Some private school textbooks teach that Africans enslaved in America arrived via immigration, that the civil rights movement was afflicted by Black supremacist ideology, and that the Black Lives Matter movement is to blame for racial strife.
The Guardian’s enlightening investigation comes at a time when policymakers around the country are debating whether critical race theory and other anti-racist teachings should be taught in American classrooms.
The Christian textbook producers Abeka, Bob Jones University Press, and Accelerated Christian Education all had dozens of textbooks reviewed by The Guardian. In private schools around the country, the publishers are one of the most prevalent suppliers for textbooks.
Although it is unclear how many pupils the books have reached, Abeka claims that its textbooks have reached more than one million students, and Accelerated Christian Education claims that its materials are used in more than 140 countries on its website.
According to one book, Malcolm X was the most prominent “Black supremacist” of the civil rights movement, while another states Nelson Mandela pushed for a “radical affirmative action” system in South Africa.
The “end of slavery in this country was a worthy goal, but much was done in the name of abolition that was as bad as the institution of slavery itself,” according to a section on the Civil War in an Accelerated Christian Education high school textbook.
Slavery is mentioned in a piece about “Black Immigration,” which also mentions that “not all immigrants have arrived to America willingly.”
The novel also understands the hardship of white slaveowners in the South after slavery was abolished.
“The south suffered as a result of radical reconstruction. Many of the old aristocracy and great southern leaders were unable to vote or take government. As a result, state legislatures were brimming with uneducated or inept males. During the crisis, northerners seeking to acquire money or obtain influence flocked to the south… Because of all of these factors, reconstruction resulted in graft, corruption, and wasteful spending.
Many southerners founded underground organizations in response in order to safeguard themselves and their community from anarchy. The Ku Klux Klan was one of these organizations, a secretive gathering of white males who went out at night clothed in white sheets and pointed white hoods.”
A representative from Accelerated Christian Education did not respond to a request for comment from The Guardian.

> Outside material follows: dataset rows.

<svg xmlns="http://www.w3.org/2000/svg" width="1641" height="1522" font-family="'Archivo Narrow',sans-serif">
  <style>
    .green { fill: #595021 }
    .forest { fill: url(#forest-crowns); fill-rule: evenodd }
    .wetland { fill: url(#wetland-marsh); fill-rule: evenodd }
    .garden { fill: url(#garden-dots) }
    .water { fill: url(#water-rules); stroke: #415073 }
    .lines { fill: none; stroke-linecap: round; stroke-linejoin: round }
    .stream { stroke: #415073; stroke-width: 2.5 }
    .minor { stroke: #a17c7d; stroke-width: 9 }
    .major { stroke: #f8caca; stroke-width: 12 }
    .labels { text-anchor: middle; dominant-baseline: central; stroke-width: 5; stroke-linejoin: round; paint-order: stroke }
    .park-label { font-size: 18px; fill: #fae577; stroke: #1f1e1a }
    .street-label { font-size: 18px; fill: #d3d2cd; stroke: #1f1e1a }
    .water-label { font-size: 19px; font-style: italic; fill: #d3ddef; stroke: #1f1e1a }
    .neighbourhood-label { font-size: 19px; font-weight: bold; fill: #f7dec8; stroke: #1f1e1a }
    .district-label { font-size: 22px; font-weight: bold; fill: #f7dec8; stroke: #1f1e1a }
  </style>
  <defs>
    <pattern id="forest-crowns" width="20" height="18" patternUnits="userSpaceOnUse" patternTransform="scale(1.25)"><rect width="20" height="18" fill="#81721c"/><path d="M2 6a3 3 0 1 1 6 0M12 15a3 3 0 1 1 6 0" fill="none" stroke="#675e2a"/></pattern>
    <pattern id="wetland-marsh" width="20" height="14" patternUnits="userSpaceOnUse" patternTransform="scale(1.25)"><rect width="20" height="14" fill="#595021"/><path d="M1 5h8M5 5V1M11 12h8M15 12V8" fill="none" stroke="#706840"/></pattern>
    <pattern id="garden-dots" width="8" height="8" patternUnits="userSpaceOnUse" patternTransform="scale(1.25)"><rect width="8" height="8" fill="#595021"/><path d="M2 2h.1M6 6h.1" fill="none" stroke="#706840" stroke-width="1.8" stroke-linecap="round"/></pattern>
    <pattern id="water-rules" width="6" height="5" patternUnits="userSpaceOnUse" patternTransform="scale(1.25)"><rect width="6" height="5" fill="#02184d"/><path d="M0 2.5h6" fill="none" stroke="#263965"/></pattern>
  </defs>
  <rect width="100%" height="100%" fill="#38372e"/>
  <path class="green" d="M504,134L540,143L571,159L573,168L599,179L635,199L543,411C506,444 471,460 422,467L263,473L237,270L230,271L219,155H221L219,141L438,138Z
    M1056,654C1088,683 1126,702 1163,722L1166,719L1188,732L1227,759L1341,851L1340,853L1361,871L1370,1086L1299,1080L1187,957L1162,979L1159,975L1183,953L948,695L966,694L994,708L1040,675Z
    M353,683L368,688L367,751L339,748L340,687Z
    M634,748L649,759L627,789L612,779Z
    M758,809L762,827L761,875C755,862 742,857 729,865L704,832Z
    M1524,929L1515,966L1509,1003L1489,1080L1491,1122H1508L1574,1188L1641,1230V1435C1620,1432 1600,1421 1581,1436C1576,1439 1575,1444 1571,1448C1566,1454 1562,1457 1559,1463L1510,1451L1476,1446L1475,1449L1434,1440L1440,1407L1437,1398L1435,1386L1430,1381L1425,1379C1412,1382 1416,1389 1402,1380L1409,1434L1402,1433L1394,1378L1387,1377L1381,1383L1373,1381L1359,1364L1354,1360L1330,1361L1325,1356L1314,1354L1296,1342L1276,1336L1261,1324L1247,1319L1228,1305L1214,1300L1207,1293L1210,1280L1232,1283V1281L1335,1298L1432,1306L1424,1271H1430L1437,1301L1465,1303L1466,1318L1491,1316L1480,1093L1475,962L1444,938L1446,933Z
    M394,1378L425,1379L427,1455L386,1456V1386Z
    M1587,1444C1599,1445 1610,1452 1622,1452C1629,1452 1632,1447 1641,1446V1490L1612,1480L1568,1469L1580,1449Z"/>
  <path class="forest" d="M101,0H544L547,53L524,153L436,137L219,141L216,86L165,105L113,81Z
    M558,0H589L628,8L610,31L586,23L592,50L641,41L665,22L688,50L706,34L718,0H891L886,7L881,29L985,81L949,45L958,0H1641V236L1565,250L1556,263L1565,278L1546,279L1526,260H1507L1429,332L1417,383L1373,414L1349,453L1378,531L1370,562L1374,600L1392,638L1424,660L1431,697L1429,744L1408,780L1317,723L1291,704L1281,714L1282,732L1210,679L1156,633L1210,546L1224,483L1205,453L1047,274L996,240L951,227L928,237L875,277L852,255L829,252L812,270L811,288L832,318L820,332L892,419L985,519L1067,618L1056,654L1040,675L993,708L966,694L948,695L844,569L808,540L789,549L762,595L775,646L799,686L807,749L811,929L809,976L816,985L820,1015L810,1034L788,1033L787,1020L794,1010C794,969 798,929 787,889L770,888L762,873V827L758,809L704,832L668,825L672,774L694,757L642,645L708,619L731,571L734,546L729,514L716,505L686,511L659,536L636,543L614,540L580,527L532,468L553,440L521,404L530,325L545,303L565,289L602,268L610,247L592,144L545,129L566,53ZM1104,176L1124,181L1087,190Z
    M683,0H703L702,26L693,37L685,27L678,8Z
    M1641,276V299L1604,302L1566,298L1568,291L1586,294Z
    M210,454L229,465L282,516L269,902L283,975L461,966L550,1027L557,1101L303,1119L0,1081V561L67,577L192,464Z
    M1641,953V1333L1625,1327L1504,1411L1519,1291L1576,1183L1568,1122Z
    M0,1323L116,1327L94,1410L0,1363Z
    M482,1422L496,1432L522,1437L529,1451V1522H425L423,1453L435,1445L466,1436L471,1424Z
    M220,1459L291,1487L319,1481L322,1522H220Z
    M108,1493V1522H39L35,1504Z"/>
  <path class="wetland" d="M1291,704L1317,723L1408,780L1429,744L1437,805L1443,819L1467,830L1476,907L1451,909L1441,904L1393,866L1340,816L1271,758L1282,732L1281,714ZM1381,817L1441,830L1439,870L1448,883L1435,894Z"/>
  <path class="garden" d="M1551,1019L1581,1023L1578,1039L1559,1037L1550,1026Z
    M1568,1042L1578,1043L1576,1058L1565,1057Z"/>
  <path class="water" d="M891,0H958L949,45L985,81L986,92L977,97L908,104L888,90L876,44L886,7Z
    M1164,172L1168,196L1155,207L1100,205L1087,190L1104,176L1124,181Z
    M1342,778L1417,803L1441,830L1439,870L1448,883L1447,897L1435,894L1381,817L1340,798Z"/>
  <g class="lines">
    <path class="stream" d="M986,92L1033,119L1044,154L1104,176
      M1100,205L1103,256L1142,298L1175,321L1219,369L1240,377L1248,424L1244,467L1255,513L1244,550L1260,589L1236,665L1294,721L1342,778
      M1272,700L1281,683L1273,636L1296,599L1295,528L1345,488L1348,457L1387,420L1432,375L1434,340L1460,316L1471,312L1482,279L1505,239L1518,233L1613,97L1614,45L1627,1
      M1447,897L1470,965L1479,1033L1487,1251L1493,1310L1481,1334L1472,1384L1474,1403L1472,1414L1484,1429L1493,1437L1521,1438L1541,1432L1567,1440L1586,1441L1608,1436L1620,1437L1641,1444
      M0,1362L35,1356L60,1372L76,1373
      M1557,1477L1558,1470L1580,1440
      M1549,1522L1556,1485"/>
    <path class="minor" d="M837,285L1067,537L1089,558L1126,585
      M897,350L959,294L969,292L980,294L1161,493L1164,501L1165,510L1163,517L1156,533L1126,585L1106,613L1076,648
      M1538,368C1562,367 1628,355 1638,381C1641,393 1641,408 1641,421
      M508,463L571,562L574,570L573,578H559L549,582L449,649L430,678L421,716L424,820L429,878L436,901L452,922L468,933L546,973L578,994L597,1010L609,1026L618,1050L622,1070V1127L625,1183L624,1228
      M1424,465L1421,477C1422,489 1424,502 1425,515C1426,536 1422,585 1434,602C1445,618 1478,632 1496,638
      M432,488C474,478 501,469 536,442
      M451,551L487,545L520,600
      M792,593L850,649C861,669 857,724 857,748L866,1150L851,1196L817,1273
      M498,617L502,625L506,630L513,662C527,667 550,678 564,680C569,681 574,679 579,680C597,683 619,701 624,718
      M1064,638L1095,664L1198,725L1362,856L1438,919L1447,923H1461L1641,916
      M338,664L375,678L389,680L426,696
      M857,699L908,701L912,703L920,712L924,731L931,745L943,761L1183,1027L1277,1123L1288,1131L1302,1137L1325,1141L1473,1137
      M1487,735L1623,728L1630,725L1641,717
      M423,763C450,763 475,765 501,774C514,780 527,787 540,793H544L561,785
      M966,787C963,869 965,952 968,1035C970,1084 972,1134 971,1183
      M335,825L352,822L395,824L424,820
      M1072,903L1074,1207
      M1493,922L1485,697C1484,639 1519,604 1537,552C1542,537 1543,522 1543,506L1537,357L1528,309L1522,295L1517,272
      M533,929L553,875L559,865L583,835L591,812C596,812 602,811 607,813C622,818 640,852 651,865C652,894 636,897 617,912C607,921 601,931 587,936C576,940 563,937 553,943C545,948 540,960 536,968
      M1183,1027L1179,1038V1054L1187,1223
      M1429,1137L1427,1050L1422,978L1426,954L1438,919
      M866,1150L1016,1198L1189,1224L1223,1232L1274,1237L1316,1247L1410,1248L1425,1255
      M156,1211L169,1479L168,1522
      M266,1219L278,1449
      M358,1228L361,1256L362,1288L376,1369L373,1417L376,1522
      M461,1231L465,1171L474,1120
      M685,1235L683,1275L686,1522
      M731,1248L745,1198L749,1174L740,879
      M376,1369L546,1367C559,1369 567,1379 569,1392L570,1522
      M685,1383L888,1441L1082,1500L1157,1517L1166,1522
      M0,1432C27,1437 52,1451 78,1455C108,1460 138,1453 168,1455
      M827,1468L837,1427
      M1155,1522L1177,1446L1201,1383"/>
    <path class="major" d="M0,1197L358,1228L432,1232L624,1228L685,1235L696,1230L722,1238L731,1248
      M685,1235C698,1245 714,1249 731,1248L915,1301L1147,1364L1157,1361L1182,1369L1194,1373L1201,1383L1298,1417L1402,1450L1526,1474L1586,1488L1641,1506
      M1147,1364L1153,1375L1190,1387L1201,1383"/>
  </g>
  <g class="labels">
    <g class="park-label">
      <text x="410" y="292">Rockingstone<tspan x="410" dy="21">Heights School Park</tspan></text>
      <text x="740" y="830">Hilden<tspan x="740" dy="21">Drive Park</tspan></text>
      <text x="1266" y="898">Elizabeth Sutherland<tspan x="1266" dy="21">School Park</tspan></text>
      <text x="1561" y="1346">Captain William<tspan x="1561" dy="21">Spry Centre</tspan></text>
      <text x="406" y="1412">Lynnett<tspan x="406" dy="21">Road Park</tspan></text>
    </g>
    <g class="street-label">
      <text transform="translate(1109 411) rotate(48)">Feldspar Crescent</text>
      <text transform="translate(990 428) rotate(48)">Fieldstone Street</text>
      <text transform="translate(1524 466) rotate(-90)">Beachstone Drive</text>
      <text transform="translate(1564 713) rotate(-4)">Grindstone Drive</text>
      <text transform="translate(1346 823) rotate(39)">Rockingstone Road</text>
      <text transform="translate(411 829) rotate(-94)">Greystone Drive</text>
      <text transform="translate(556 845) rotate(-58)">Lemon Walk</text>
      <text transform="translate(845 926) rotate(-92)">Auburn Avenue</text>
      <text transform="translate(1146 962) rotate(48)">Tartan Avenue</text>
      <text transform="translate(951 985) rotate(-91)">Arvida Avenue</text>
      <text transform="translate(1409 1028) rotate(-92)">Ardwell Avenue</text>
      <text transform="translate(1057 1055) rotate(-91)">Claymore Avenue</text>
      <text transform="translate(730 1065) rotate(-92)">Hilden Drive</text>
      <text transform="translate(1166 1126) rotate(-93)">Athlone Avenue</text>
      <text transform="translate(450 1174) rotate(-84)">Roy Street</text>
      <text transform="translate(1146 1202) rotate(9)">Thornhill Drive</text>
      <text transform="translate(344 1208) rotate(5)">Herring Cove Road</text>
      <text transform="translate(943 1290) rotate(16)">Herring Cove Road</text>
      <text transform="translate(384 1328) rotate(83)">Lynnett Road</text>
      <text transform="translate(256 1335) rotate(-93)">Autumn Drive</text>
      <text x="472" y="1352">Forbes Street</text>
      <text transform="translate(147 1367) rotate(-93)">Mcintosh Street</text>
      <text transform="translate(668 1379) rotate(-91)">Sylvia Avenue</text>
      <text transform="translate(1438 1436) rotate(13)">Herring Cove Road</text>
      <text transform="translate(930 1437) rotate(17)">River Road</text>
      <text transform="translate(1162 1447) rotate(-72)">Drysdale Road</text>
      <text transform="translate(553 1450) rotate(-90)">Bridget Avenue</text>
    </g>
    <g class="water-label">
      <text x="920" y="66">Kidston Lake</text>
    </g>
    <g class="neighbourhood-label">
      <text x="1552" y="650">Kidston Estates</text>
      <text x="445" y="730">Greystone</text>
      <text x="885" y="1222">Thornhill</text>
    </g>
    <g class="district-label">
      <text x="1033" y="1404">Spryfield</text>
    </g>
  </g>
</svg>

Without addressing the slavery’s brutality, an Abeka textbook alluded to its economic benefits, saying, “slaves proved to be better investments than indentured servants.”
According to Abeka’s second book, the Black Lives Matter movement is causing tensions between police personnel and civilian populations.
With inflammatory rhetoric, groups like Black Lives Matter (BLM) widened the rift between police and citizens, as well as between black and white people, according to the book.
A representative for Abeka declined to comment.
Last year, Dr. Ibram X. Kendi, author of “How to Be an Antiracist,” replied to a section in “The American Pageant” that referred to enslaved Africans brought to America as “immigrants.”
“To refer to them (Africans) as immigrants again infers that they decided to come,” Kendi noted, adding, “The African people who were nearly entirely… forced to come and surely did not choose to come to the United States in chains.”
The Africans were included alongside voluntary immigrants from Germany, Scotland, and the Netherlands.